O Governo francês oficializou uma decisão de enorme impacto para o comércio internacional de produtos perecíveis ao decretar a interdição imediata da importação de géneros alimentares que contenham resíduos de pesticidas proibidos na União Europeia.

Esta medida, adoptada sob a égide da protecção da saúde pública e do combate à concorrência desleal denunciada pelos agricultores franceses, visa substâncias como o mancozeb e o glufosinato, exigindo agora um nível de conformidade que ultrapassa as actuais directrizes comunitárias.

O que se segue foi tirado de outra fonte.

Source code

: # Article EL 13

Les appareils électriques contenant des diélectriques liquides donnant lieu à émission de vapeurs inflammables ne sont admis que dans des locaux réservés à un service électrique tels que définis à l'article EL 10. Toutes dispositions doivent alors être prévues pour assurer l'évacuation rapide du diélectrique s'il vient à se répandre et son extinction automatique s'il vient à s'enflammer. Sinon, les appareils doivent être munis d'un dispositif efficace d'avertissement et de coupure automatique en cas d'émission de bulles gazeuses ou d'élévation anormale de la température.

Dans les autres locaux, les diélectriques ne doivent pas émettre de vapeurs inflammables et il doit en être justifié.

Para o sector do transporte marítimo frigorífico, habitualmente designado por reefer, esta imposição traduz-se numa ameaça directa à fluidez das cadeias de abastecimento, uma vez que uma parte significativa da fruta fresca e dos legumes provenientes da América do Sul e de África utiliza ainda estes compostos químicos nos seus processos de produção. A aplicação desta “cláusula de salvaguarda” por Paris obriga a que os carregamentos de produtos como abacates, citrinos e uvas sejam submetidos a inspecções de laboratório exaustivas à chegada aos portos, o que poderá resultar em atrasos críticos para mercadorias cuja natureza perecível não admite esperas prolongadas.

Prevê-se que os operadores logísticos e as companhias de navegação enfrentem um cenário de incerteza operacional, com a possibilidade de desvios de carga para outros portos europeus e um agravamento dos custos de seguro e armazenagem. Enquanto a Comissão Europeia avalia a legalidade desta acção unilateral francesa no quadro do mercado único, os importadores vêem-se forçados a renegociar contratos e a exigir garantias adicionais aos produtores estrangeiros, sob pena de verem os seus contentores rejeitados nas alfândegas francesas, num momento em que a logística global já lida com pressões inflacionistas e desafios ambientais crescentes.